Exercise tasks:
a: Answer these questions using the article on the Feeding America diabetes prevention study:
(i) In which city and state did the study take place?
(ii) How long did the diabetes prevention intervention run?
(iii) What is Hilary Seligman's position at Feeding America?
b: Carry the article on the Feeding America diabetes prevention study forward from its last paragraph.

Source passage:

Feeding America food bank conducted a study hsowcasing the important role food banks play in the food security and health of high-risk populations.
A new study from Feeding America, the nationwide network of 200 food banks and the largest domestic hunger-relief organization, found that food banks can improve food security, dietary intake, and health status for vulnerable individuals. The study, which took place in Oakland, California, provided food bank clients at risk for type 2 diabetes with a 12-month diabetes prevention intervention, according to a release from Feeding America.
This study is the latest research conducted by Feeding America that showcases the important role food banks play in the food security and health of high-risk populations. This intervention demonstrated that food banks can effectively screen clients at high risk for diabetes and can be an important strategic partner for health care systems and community-based organizations working to prevent diabetes in food-insecure populations.
“The people we serve are not only experiencing food insecurity, but, in many cases, worrying about their health and wellness, including their risk of developing diabetes,” says Hilary Seligman, senior medical advisor at Feeding America. “Through this study, we learned that food banks can support food security while at the same time reducing diabetes risk factors for people at highest risk of developing the disease. Participants increased their fruit and vegetable intake, decreased their soda and sweets intake, increased their physical activity, and reported better overall physical and mental health. Still, more needs to be done to connect vulnerable populations to health care and other diabetes prevention resources. We look forward to testing promising interventions like this one at larger scale.”

Records excerpted from a collection:

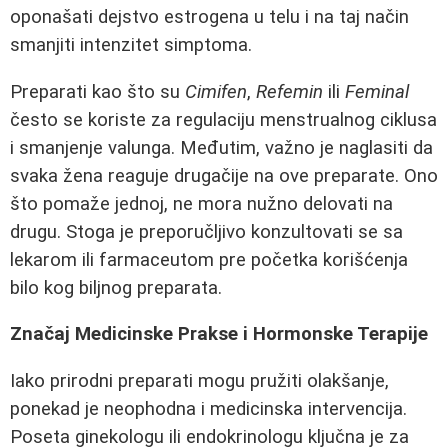
oponašati dejstvo estrogena u telu i na taj način
smanjiti intenzitet simptoma.
Preparati kao što su
Cimifen
,
Refemin
ili
Feminal
često se koriste za regulaciju menstrualnog ciklusa
i smanjenje valunga. Međutim, važno je naglasiti da
svaka žena reaguje drugačije na ove preparate. Ono
što pomaže jednoj, ne mora nužno delovati na
drugu. Stoga je preporučljivo konzultovati se sa
lekarom ili farmaceutom pre početka korišćenja
bilo kog biljnog preparata.
Značaj Medicinske Prakse i Hormonske Terapije
Iako prirodni preparati mogu pružiti olakšanje,
ponekad je neophodna i medicinska intervencija.
Poseta ginekologu ili endokrinologu ključna je za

Numbered answers:
a:
(i) Oakland, California
(ii) 12 months
(iii) Senior medical advisor

b:
According to the most recent USDA food security report, 37 million people live in food-insecure households meaning they lack access to adequate nutrition. In addition, the effects of food insecurity include poor nutrition and negative impacts on overall health for people across their lifespan.
One-third of households turning to Feeding America food banks for food assistance report having a family member with diabetes. The Centers for Disease Control and Prevention (CDC) reports over 30 million people in the U.S. have diabetes, and an additional 84 million adults have prediabetes.
This study screened a total of 244 adult individuals of English- and Spanish-speakinng communities, who are food bank clients, for type 2 diabetes. Screenings began in November 2017 and the intervention components, including monthly diabetes-appropriate food packages, text-based health education, and referrals to health care, were delivered between November 2017 and March 2019.
Researchers from the University of Pittsburgh Graduate School of Public Health led project evaluation activities. Cargill, a long-time partner and supporter of Feeding America, funded this study.
Study findings were recently published in Preventing Chronic Disease, a peer-reviewed public health journal sponsored by the CDC.